I do a lot of work with San Francisco crime data, and one of the things that I’ve been struggling with is one particular dataset: the locations of all the driving under the influence (DUI) arrests in the city. Just yesterday there was an article about US Senators asking Apple to remove DUI checkpoint applications from the app store.
San Francisco publishes a huge amount of crime data, going all the way back to 2003. You can grab a single CSV file with all the data. Over a million crimes. It’s beautiful.
If you look at just the DUI records you start seeing patterns. Here’s about a thousand DUIs over the past 2 years (2009-2010). Click any of these images for larger versions of the maps.
If we look at a density map individual streets start lighting up. Specific intersections stand out.
Here’s a representation that assigns the number of DUIs to the street segment they occurred on and colors the data like a typical traffic map.
And finally just for fun, here’s a 3D rendering of the same 2 years of data:
It’s compelling data, and fairly easy to tell an interesting story. But is there an ethical issue around visualizing or using this data?

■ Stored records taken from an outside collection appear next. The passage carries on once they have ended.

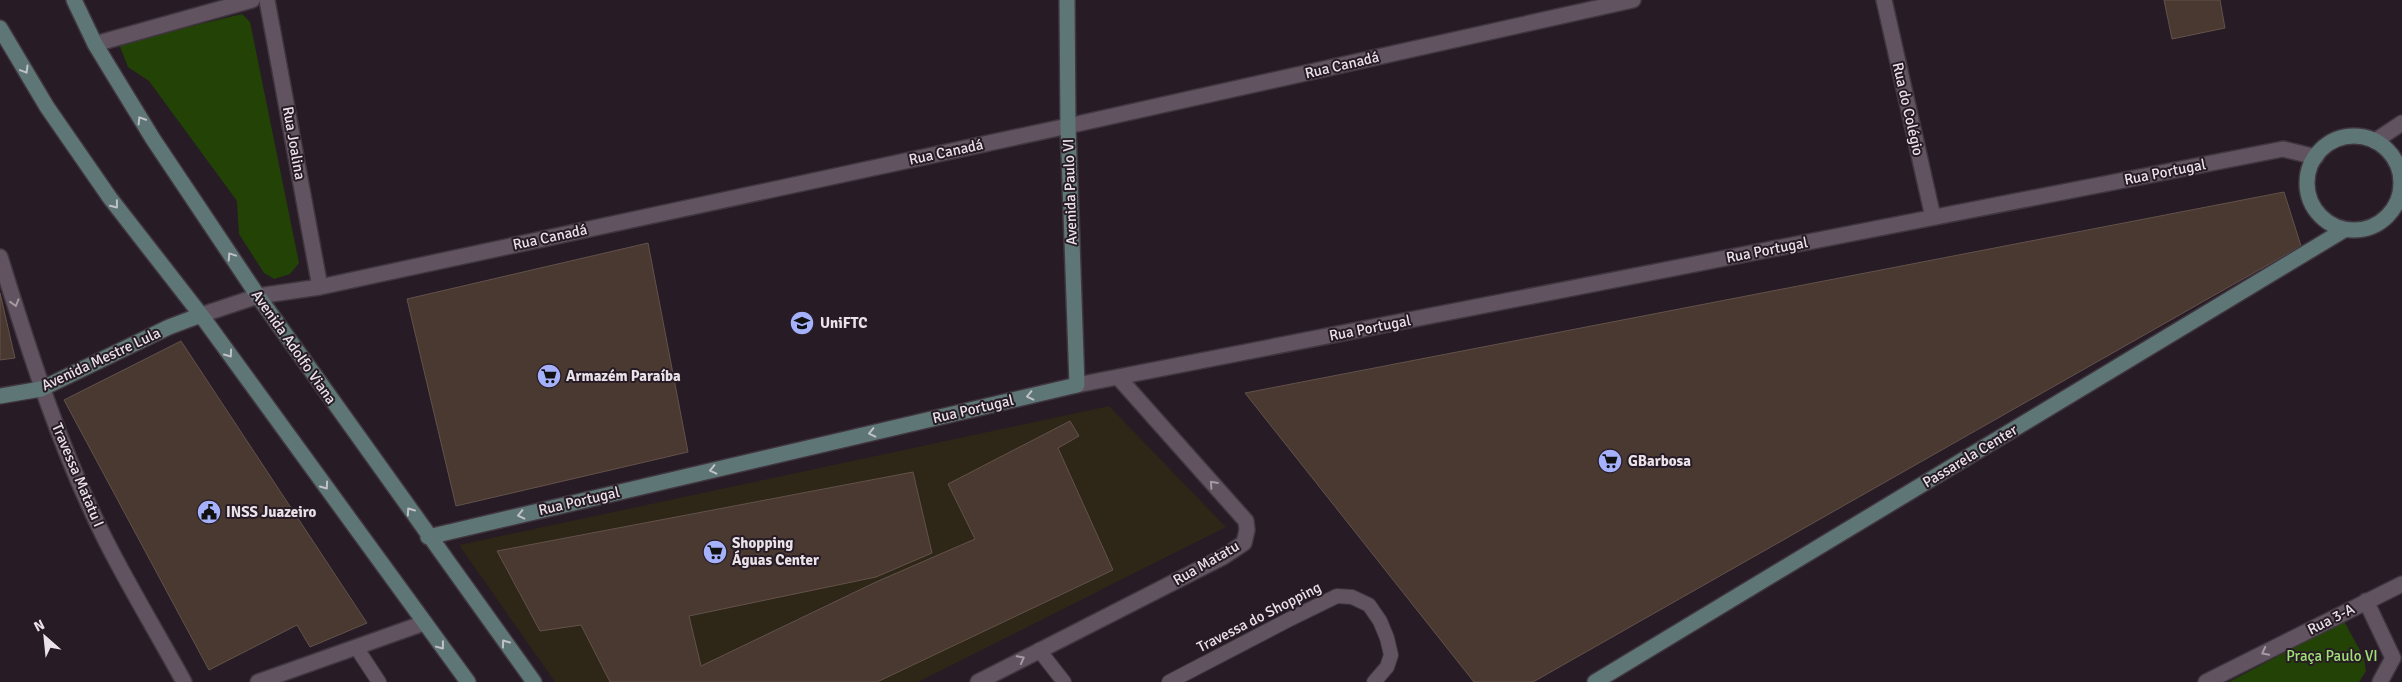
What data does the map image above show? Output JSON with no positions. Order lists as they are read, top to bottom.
{
  "streets": {
    "street": [
      "Rua Canadá",
      "Rua do Colégio",
      "Rua Joalina",
      "Rua Portugal",
      "Avenida Paulo VI",
      "Avenida Adolfo Viana",
      "Avenida Mestre Lula",
      "Passarela Center",
      "Travessa Matatu I",
      "Rua Matatu",
      "Rua 3-A"
    ],
    "lane": ["Travessa do Shopping"]
  },
  "crossings": [
    ["Rua Canadá", "Rua Joalina"],
    ["Rua Canadá", "Avenida Paulo VI"],
    ["Rua Canadá", "Avenida Adolfo Viana"],
    ["Rua Canadá", "Avenida Mestre Lula"],
    ["Rua do Colégio", "Rua Portugal"],
    ["Rua Portugal", "Avenida Paulo VI"],
    ["Rua Portugal", "Avenida Adolfo Viana"],
    ["Rua Portugal", "Passarela Center"],
    ["Rua Portugal", "Rua Matatu"],
    ["Avenida Mestre Lula", "Travessa Matatu I"]
  ],
  "one_way": ["Rua 3-A"],
  "parks": ["Praça Paulo VI"],
  "places": {
    "school or university": ["UniFTC"],
    "supermarket": ["Armazém Paraíba", "GBarbosa", "Shopping Águas Center"],
    "public building": ["INSS Juazeiro"]
  },
  "north": "top left"
}
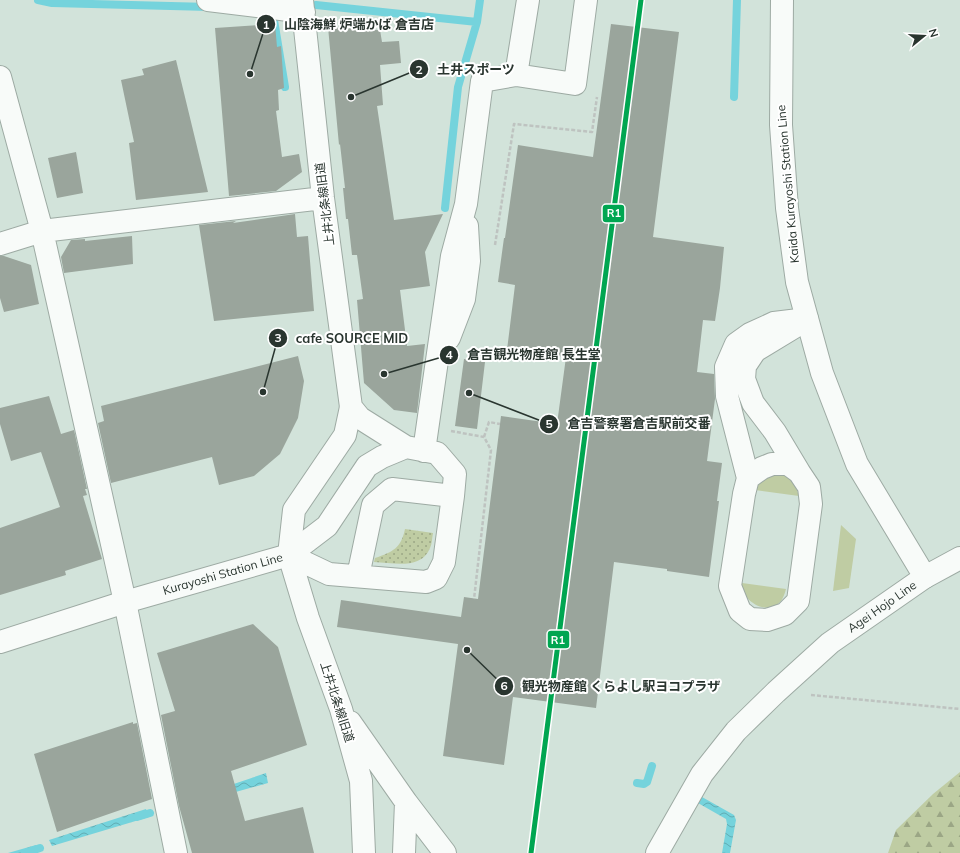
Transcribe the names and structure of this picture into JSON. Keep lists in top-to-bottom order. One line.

There’s a lot that you can do with the data, obviously visualizations like this are just scratching the surface.
An idea that crosses the line
Following one train of thought to its logical conclusion leads me to a mobile app idea. It’s a simple app, essentially just a routing application. You type in where you’re going and you can get directions from your current location, just like any other mapping or GPS routing application. Except we can give you directions that avoid known DUI hotspots. In a very simplified sense, routing algorithms basically give streets a score, usually determined based on factors like speed limit, road size, distance, etc. The path with the lowest score wins, and that’s what you end up getting for your directions. All you’d have to do to route around common DUI locations is make the number of historical DUIs along a street segment count in the routing algorithm’s calculation. Streets with lots of historical DUIs would be avoided in favor of side streets with fewer arrests. You’d avoid Geary Blvd and intersections like 16th St and Mission St.
It’s an easy app and the data is there for the taking. I’ll leave aside the question of whether the idea would work in terms of being effective at making drunk drivers avoid actual arrest. For argument’s sake, let’s assume that it would work, or that some other similar type of app could. It’s not an app I’d build, and I assume pretty much everyone understands the moral objection.

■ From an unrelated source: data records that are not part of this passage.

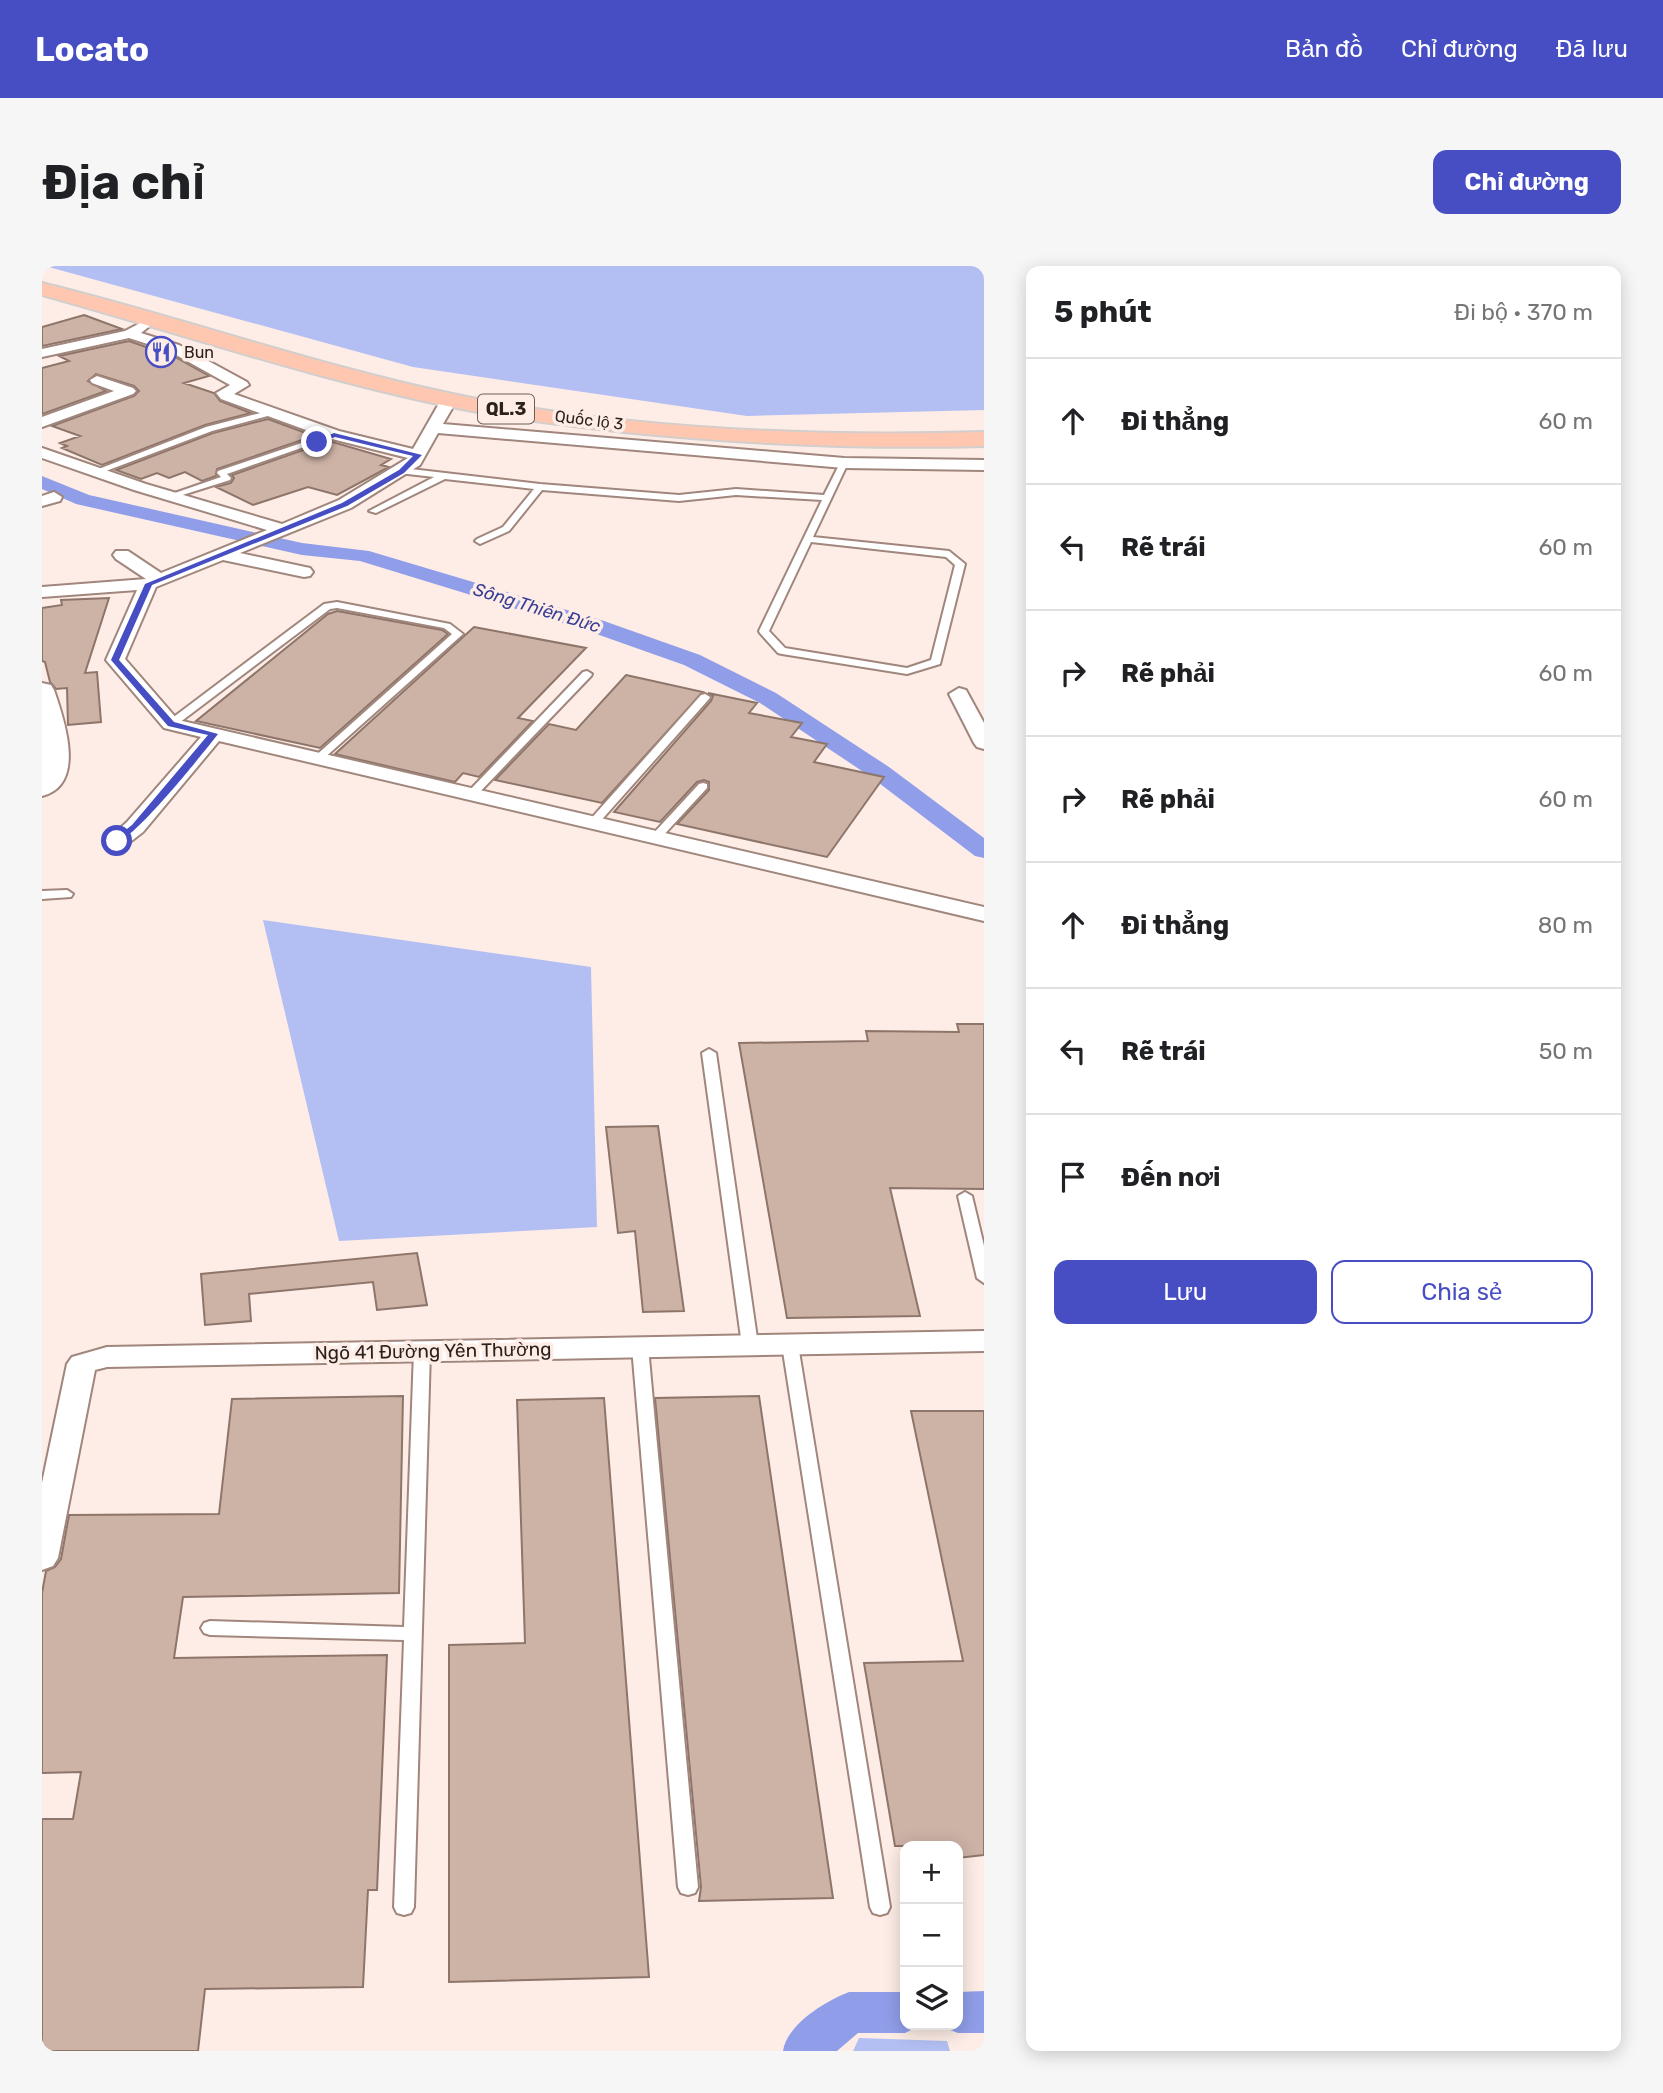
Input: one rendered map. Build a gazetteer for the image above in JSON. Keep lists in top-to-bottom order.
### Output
{
  "streets": {
    "highway": ["QL.3", "Quốc lộ 3"],
    "street": ["Ngõ 41 Đường Yên Thường"]
  },
  "water": ["Sông Thiên Đức"],
  "places": {
    "restaurant": ["Bun"]
  },
  "page": {
    "header": "Locato",
    "nav": ["Bản đồ", "Chỉ đường", "Đã lưu"],
    "buttons": [
      "Chỉ đường",
      ["Lưu", "Chia sẻ"]
    ],
    "title": "Địa chỉ",
    "heading": ["5 phút", "Đi bộ · 370 m"],
    "list": [
      ["Đi thẳng", "60 m"],
      ["Rẽ trái", "60 m"],
      ["Rẽ phải", "60 m"],
      ["Rẽ phải", "60 m"],
      ["Đi thẳng", "80 m"],
      ["Rẽ trái", "50 m"],
      "Đến nơi"
    ],
    "map_buttons": ["+", "−"]
  }
}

I don’t have any big moral takeaway or conclusion. On the one hand there are arguments that data and knowledge can never inherently be bad. Then there are arguments that this particular data (or at least specifically a DUI-avoiding directions app) would only be used to encourage drunk driving. I’m not going to make the DUI-avoiding mobile app, that goes way too far down the path of encouraging bad behavior. But it brings up a lot of interesting questions we need to think about as we’re working with data like this.